In April, Bea and David Kelley will celebrate their 50th wedding anniversary. The couple met as teenagers, growing up just a few blocks from each other — David on the 2800 block of C Street, and Bea on the 2800 block of Kensington Avenue.
“I always tell people that I don’t have friends,” said David. “I only have one friend — and that’s her. Everyone else is an acquaintance.”
The avenue looks different these days, but every Tuesday, the Kelleys volunteer at the Kensington Storefront — a community art-making space across the street from Bea’s childhood home and a few yards from where David first asked Bea out. Back then, the building was occupied by Dobbins, a ladies’ and children’s clothing store where Bea worked after their kids were born.
“I knew from the minute I saw him,” Bea said. “He was the one.”
The couple met at a dance in October 1965 at Mastbaum High School on Frankford Avenue. Bea was 16, and David was 17 years old.

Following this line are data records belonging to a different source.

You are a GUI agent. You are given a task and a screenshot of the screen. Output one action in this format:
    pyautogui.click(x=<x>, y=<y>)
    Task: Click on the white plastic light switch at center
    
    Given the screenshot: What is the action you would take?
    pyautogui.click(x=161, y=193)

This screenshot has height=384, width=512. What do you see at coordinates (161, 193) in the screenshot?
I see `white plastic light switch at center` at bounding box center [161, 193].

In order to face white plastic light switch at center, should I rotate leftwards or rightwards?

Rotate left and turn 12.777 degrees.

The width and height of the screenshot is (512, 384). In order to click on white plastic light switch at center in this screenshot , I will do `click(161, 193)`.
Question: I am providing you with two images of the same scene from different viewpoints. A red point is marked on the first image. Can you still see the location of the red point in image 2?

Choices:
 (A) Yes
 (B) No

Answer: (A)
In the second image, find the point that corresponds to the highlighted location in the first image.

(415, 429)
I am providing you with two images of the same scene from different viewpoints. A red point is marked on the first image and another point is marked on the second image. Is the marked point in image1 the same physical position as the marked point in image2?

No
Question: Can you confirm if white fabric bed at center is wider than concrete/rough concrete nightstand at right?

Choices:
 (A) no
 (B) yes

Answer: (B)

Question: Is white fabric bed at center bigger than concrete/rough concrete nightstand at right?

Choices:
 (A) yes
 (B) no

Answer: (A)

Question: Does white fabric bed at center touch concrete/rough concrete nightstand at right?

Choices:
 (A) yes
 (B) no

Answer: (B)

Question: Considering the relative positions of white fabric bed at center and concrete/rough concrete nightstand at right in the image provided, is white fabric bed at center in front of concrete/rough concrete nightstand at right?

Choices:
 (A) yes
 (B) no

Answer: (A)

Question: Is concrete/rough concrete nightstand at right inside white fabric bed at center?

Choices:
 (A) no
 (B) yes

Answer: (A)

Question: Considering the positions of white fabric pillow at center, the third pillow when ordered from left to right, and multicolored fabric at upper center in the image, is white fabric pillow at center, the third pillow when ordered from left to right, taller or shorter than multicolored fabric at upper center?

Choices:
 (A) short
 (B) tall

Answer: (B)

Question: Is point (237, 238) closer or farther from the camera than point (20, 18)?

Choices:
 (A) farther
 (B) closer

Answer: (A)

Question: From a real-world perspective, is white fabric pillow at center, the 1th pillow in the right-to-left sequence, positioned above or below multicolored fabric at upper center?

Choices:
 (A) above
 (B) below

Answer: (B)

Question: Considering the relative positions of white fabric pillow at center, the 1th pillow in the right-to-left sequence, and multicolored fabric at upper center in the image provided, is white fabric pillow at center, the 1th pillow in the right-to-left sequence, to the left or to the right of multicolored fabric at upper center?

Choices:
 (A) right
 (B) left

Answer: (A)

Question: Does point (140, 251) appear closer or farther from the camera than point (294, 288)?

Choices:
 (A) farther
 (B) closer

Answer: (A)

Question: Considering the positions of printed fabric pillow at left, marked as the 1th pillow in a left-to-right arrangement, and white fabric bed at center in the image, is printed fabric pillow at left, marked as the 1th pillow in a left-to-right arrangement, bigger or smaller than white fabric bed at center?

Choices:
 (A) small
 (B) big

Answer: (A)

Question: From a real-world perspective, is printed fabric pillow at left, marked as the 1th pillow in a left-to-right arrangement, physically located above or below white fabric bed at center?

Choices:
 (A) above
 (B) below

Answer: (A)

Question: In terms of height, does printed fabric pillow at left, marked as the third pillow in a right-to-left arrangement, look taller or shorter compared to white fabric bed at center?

“That was it that night,” David said.
Still, it took David a few weeks to ask Bea out, and when he did, he asked her through a friend — Joey DeMuzio.
“He couldn’t even ask me himself,” said Bea.
Until that point, Bea, who often spotted David and his friends hanging out near Martin’s Deli at Kensington and Somerset, made the effort to move things along.
“I never saw her,” David said. “Then, all of a sudden, she started going back and forth to Martin’s.”
They got engaged soon after, while Bea was still a senior in high school. Instead of a school ring, David gave Bea an engagement ring — so she could show her friends, he said.
Then, in 1968, David was drafted to Vietnam. They sent each other letters while David was deployed, and Bea remembers the local mailman avoiding her when he didn’t have a letter for her from him.
“He knew David was in Vietnam,” she said. “So he knew every week I would look for him and say, ‘You have anything for me today?’”
They were married at Twelfth United Presbyterian Church at Ruth and Somerset Streets on April 19, 1969 — 13 days after David returned from a year-long tour.
Though David returned, some things had tragically changed since he’d left. Joe Lodise, who David had asked to be his best man at their wedding, died in Vietnam. Lodise was one of the 64 men who went to Thomas Alva Edison High School in Kensington who died in that war — the most deaths from any high school in the nation. He was killed on May 1, 1968.
“You know how there are people that shouldn’t be in certain situations?” David asked. “He was a kid that shouldn’t have been in Vietnam.”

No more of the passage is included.